Search code examples
hadoopamazon-s3jets3t

jets3t cannot upload file to s3


I'm trying to upload files from local to s3 using hadoop fs and jets3t, but I'm getting the following error

Caused by: java.util.concurrent.ExecutionException: org.apache.hadoop.fs.s3.S3Exception: org.jets3t.service.S3ServiceException: Request Error. HEAD '/project%2Ftest%2Fsome_event%2Fdt%3D2015-06-17%2FsomeFile' on Host 'host.s3.amazonaws.com' @ 'Thu, 18 Jun 2015 23:33:01 GMT' -- ResponseCode: 404, ResponseStatus: Not Found, RequestId: AVDFJKLDFJ3242, HostId: D+sdfjlakdsadf\asdfkpagjafdjsafdj

I'm confused as to why jets3t need to do a HEAD request for an upload.
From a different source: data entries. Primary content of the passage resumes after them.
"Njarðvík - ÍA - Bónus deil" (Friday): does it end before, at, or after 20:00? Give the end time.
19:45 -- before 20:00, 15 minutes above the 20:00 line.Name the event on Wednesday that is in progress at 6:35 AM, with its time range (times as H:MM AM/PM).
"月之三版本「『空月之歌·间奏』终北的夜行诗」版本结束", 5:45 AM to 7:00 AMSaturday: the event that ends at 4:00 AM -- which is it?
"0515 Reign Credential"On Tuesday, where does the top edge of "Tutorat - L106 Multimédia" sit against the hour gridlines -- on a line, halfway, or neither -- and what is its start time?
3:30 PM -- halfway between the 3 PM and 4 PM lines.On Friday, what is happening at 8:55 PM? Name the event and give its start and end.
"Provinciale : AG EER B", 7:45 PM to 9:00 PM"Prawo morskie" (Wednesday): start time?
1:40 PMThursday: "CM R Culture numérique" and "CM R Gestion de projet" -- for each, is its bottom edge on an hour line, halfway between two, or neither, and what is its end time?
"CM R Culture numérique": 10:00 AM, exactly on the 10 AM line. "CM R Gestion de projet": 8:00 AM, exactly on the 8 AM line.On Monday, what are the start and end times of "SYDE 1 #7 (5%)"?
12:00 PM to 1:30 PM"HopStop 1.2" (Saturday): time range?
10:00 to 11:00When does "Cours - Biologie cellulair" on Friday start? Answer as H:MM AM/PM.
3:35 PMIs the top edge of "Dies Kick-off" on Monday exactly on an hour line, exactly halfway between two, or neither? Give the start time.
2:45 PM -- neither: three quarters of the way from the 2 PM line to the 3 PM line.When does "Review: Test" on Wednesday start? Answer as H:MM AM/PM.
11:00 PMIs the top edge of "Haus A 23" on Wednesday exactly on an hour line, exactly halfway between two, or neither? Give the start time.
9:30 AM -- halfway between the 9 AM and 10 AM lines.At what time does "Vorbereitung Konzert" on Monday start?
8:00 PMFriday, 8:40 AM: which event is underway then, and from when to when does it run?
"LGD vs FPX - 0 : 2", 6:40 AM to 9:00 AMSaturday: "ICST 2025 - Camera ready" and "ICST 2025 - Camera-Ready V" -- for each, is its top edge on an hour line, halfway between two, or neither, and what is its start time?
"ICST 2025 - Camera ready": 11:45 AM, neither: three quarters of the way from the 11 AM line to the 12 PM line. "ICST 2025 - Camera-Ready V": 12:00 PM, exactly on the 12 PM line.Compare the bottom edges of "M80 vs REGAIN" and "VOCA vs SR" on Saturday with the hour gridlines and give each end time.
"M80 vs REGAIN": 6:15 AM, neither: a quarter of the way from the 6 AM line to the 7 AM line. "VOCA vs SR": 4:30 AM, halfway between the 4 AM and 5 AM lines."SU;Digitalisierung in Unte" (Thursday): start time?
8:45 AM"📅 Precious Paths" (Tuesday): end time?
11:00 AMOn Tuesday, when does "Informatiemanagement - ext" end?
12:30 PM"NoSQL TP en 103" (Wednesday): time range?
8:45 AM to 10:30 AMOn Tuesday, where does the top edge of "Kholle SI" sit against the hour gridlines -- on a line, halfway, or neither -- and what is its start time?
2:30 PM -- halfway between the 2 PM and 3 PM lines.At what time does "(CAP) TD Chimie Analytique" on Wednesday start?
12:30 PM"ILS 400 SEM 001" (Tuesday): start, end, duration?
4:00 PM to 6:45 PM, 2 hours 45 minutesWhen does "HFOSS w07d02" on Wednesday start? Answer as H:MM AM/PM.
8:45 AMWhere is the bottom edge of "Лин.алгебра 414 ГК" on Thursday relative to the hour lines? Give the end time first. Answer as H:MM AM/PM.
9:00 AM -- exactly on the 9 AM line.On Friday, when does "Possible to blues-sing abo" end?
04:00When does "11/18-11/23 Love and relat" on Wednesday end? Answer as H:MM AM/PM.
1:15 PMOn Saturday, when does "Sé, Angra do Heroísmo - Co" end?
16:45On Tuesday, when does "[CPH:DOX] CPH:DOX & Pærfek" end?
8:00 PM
Since the files I'm uploading doesn't exist on s3 yet, of course it shouldn't be found.

I'm assuming since I have a 404 error, it cannot be a permission issue.

The code that's invoking this error is:

import org.apache.hadoop.conf.Configuration;
  import org.apache.hadoop.fs.FileStatus;
  import org.apache.hadoop.fs.FileSystem;
  import org.apache.hadoop.fs.Path;

...

  String path = "s3n://mybucket/path/to/event/partition/file"
  Configuration conf = new Configuration();
  conf.set("fs.s3n.awsAccessKeyId", "MYACCESSKEY");
  conf.set("fs.s3n.awsSecretAccessKey", "MYSECRETKEY");
  FileSystem fileSystem = FileSystem.get(URI.create(path), conf);
  fileSystem.moveFromLocalFile("my/source/path/to/file", path);

Solution

  • Alright, I'm answering this for posterity. The issue was actually maven.

    It seems that I was using incompatible version of the two framework. Of course maven being maven, cannot detect this.